Still she urged him on, whispering to him as her fear returned. The door remained open and menacing behind them, ready to swallow them both up, urging them both inside. She could feel how it pulled at him and now began to pull at her as well. Again, she begged him using the name he had given himself.

She wished she had some words of his language to use as it seemed anything from the courtyard drew them back to the door. Anything she said in her own language only served as a reminder of where he had been and how he got where they were. Manueline used his name. It gave him strength, or at least enabled him to stand, and the two of them staggered off in the direction of the river, skirting the village and its alleys and passages, all leading back to the life they now abandoned and the courtyard that they left behind.

Manueline had a plan, admittedly a vague and fragile plan. It came to her, listening to some talk around the courtyard. The courtyard was a very subdued place, subdued but expectant; everyone in it aware of what was happening out in the fields, the coming of winter, where they were in the nine days.

There were periodic bursts of conversation, often concerned with some aspect of the ritual around the beginning of the winter or the turning of the year. At one point one of the men said, "The woman of the forest hasn't taken any offerings all this year. Some say she's left the forest for good and we might as well stop leaving anything."

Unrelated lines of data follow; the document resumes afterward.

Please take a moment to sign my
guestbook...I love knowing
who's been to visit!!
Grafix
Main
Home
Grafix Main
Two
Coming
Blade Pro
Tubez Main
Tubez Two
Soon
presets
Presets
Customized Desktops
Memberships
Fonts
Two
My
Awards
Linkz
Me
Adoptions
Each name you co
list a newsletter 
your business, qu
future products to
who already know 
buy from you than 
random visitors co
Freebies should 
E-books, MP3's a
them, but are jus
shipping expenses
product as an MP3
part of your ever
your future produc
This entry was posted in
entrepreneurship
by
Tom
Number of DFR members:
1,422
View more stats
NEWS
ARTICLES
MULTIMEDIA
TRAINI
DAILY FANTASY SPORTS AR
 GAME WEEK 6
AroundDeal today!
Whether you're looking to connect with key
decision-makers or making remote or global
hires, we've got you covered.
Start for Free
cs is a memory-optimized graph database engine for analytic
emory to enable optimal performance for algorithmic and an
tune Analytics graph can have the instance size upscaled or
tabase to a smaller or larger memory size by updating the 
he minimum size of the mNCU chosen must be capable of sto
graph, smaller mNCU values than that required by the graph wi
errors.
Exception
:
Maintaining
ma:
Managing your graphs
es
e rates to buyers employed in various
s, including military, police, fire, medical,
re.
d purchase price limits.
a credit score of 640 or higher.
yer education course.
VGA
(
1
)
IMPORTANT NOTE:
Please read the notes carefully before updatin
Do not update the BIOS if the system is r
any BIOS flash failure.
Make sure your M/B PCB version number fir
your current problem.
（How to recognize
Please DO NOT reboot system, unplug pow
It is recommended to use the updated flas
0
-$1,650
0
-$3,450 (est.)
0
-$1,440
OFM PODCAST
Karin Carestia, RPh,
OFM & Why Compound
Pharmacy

The old woman looked at him disdainfully, "What do you know of the comings and goings of the woman of the forest? Do you choose not to make an offering?" She just sat and stared at him for a while not allowing him to look away until he trembled and tried to speak but clearly could not, the old woman would not let him, she held up her hand in a gesture of negation and dismissal.

He began to blink, his eyes started to water, she let him go, looking away, not saying anything more, there was nothing more that need to be said. Everyone in the courtyard knew the observances of the forest would continue as they always had done, no one would turn from that path. Manueline watching and listening realized there was another world. It was a world she thought of as being dangerous and forbidden but possibly it might represent an escape for Wals; a place where he might go and survive.

Each step cost Manueline more than she believed she could pay. Each step took her deeper into something from which she could not escape. Opening the door had been the beginning, even touching the door, she was lost, leaving the courtyard was an irrevocable step but still it tore at her.

What she was doing to herself, what she had done to Wals and what she was doing to the courtyard and the community in which she used to live, seemed to be tearing her skin off as she staggered with Wals along the paths between the fields. She would have made off directly across the fields but she was afraid that would leave too obvious a trail. She knew the people of the courtyard would soon discover where they had gone.

Whether they would pursue them or not she was not sure but she dreaded it worse than death itself. She felt that having to confront them again, having to confront them with Wals beside her and face what they would make of him and her together would be more than she could bear. The experience alone would kill her quite apart from what they might do to her, or force Wals to see, or force her to do to him. Nothing could be worse.

The possibility of it left her almost paralyzed, almost unable to move. Manueline could feel the paralysis creep into both of them and she resorted to his given name again. Begging him to help her, begging him to support her, even though he could barely stand; she was practically carrying him when they finally came to the edge of the fields on the south side of the village and the break in the landscape as the ground sloped away down towards the river.